Source data:
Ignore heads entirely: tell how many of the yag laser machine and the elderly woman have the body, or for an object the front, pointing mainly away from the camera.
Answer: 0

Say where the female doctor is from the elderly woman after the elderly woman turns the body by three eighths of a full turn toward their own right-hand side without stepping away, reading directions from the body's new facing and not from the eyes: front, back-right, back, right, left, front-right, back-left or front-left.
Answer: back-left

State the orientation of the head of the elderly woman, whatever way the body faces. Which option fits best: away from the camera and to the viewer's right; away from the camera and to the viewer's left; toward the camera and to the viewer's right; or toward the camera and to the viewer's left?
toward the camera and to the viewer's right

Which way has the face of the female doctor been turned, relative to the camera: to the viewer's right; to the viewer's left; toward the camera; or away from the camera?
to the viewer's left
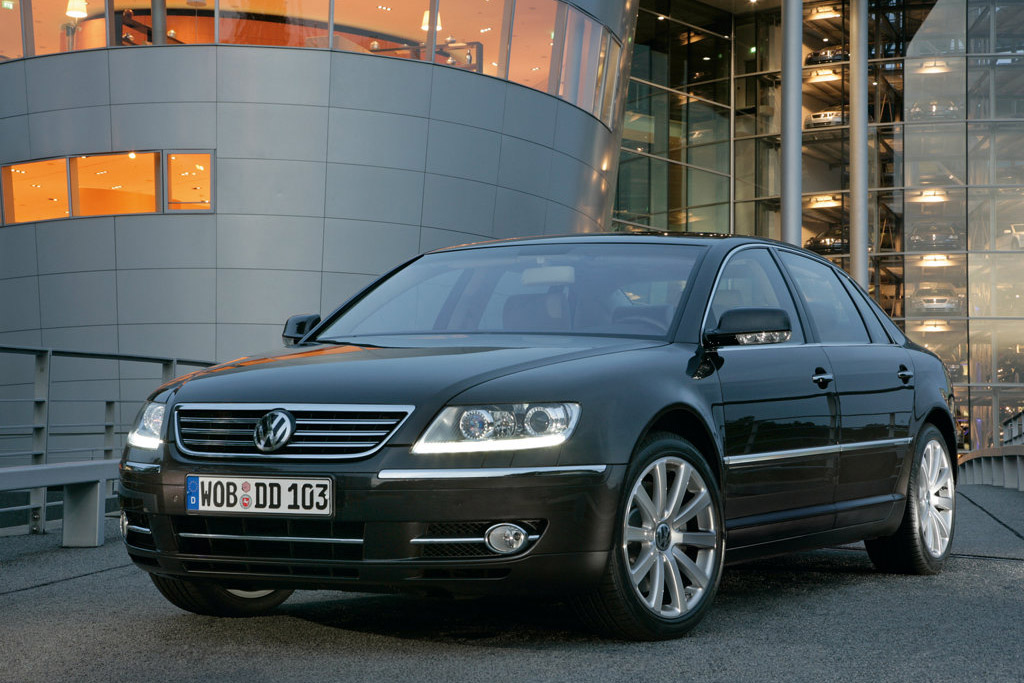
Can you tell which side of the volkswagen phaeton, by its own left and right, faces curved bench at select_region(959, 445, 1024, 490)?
back

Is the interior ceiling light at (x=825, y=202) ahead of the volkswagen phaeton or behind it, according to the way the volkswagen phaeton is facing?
behind

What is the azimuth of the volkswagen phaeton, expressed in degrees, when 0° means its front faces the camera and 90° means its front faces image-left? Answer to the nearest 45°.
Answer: approximately 45°

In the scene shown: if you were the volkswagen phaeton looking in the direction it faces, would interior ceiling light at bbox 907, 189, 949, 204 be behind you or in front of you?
behind
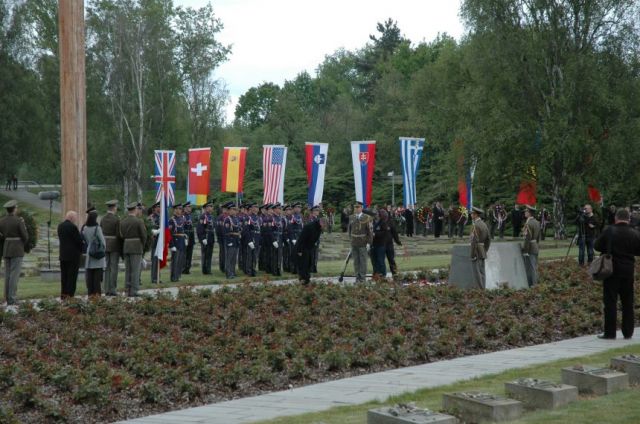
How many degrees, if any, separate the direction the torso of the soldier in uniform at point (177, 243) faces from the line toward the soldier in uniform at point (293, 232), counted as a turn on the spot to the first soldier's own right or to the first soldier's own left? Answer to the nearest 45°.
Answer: approximately 90° to the first soldier's own left

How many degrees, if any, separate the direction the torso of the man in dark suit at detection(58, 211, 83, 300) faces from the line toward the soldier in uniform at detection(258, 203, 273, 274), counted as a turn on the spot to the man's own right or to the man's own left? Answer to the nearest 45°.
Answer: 0° — they already face them
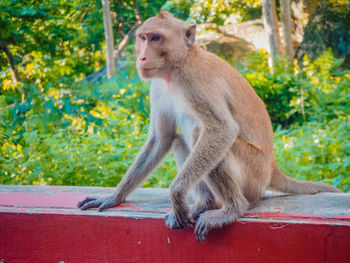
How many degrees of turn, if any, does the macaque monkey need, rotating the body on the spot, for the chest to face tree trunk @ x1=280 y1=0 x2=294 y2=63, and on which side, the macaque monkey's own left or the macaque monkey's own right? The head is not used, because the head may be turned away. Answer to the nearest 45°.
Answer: approximately 135° to the macaque monkey's own right

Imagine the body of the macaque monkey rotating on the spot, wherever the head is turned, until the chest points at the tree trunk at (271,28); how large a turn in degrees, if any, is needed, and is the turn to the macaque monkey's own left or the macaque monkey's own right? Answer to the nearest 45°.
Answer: approximately 135° to the macaque monkey's own right

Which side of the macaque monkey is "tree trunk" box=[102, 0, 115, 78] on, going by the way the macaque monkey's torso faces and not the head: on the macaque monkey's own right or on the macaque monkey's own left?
on the macaque monkey's own right

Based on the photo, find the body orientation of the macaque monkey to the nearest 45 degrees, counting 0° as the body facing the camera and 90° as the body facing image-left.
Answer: approximately 45°
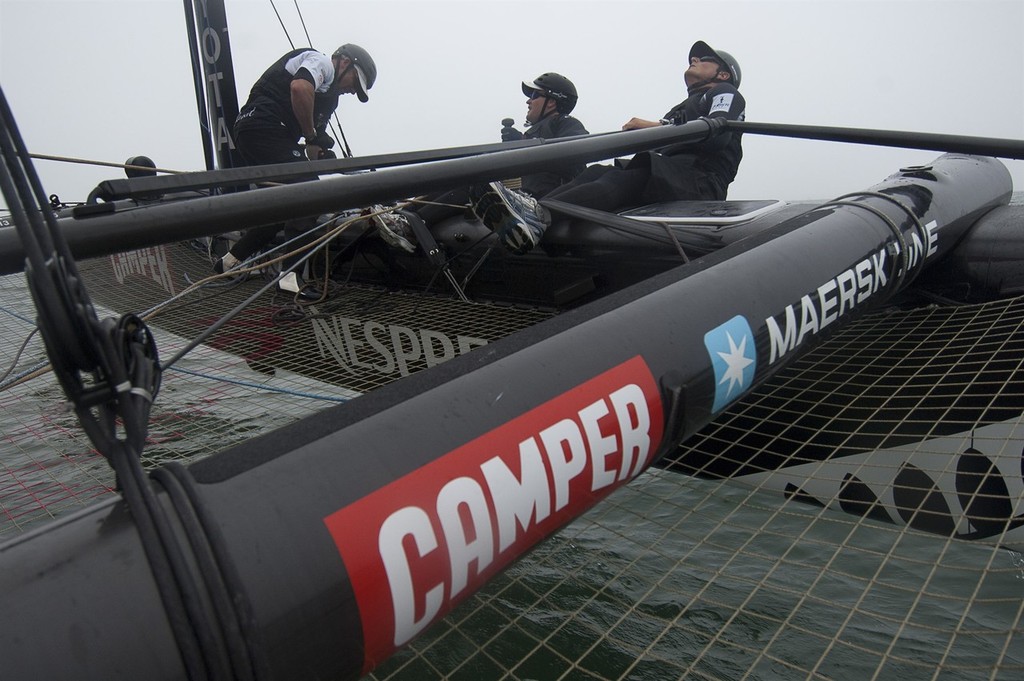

*Work order*. Please state how many lines in the listing above contain the word "ceiling", with case counting. Give only the number.

*Result for this exercise*. 2